Apply eviction before completing activation #466

cretz · 2024-02-01T21:39:33Z

What was changed

Today if we receive an activation with a cache-remove job, we complete the activation in core and then remove the workflow from cache. That's bad. There is the potential for a rare bug where:

Python receives activation
Activation takes too long causing server-side task timeout causing server to send new task which core buffers while current activation is in flight
Already-timed-out-server-side activation completion is sent to core
Core sends eviction activation and Python sends activation completion before removing from cache
Core sends the buffered task to run from beginning, but it reuses cache from old eviction activation because the eviction code wasn't reached just yet

This moves eviction processing to before activation completion. Also, this adds optimizations to not yield to a codec handler on cache-eviction-only activations potentially saving cycles and improving performance for codec users. Also we now log a warning if an activation contains a start-workflow job but it's already in cache (should never happen).

There are no real tests beyond the current suite to confirm no regression since this is a simple order-of-operations change.
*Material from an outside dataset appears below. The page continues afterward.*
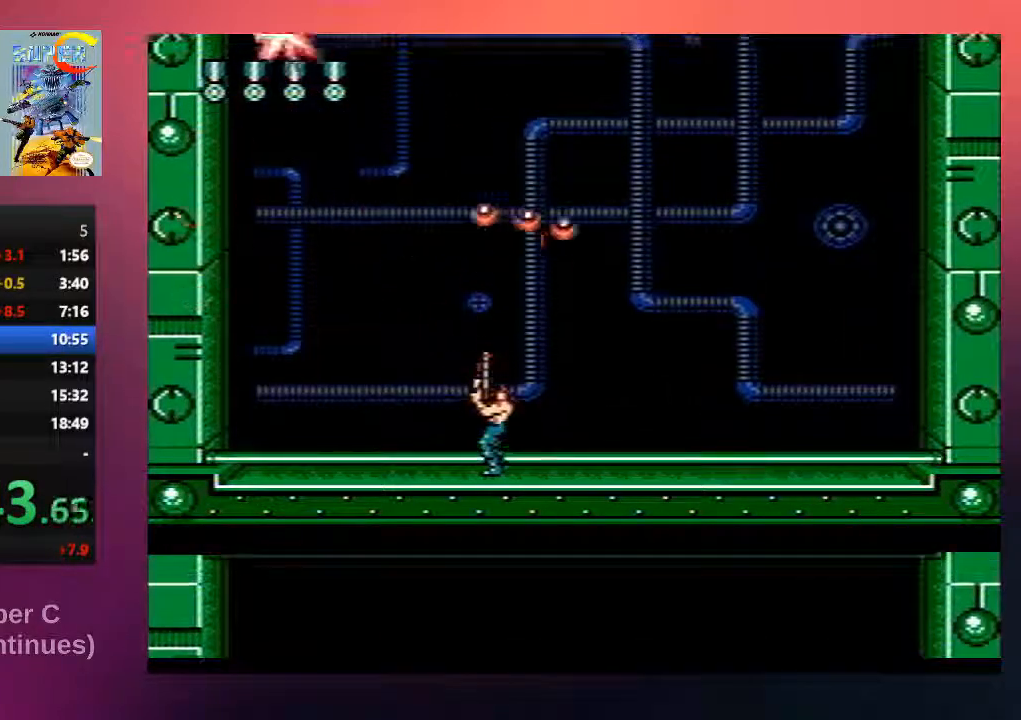
{"buttons": ["B", "DPAD_UP", "DPAD_RIGHT"], "events": [[183, "B", "down"], [350, "B", "up"], [483, "B", "down"], [483, "DPAD_RIGHT", "down"]]}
We have struggled to reliably replicate in an integration sense, and patching/mocking core to inject this bug is too contrived to represent what could really happen.

Sushisource

Makes sense 👍

Sushisource · 2024-02-01T22:53:45Z

temporalio/worker/_workflow.py

+                    # This should never happen
+                    logger.warn("Cache already exists for activation with start job")


If you have a thing like dbg_assert! that will throw during tests but not during prod, I would definitely use that here.

There isn't a good one. There is assert which is based __debug__ being True which it is by default (have to opt out with -O). However as these kinds of options grow, I could see a "strict mode" that we enable for tests.

In that case I would at least run the tests once with this as an exception and make sure it's not happening.

If it doesn't take much time, I'd see about adding a way to get that behavior. It's pretty valuable and has saved me more than once on things like this.

FWIW, I did a quick try on adding this same check in TS, and no test fail either.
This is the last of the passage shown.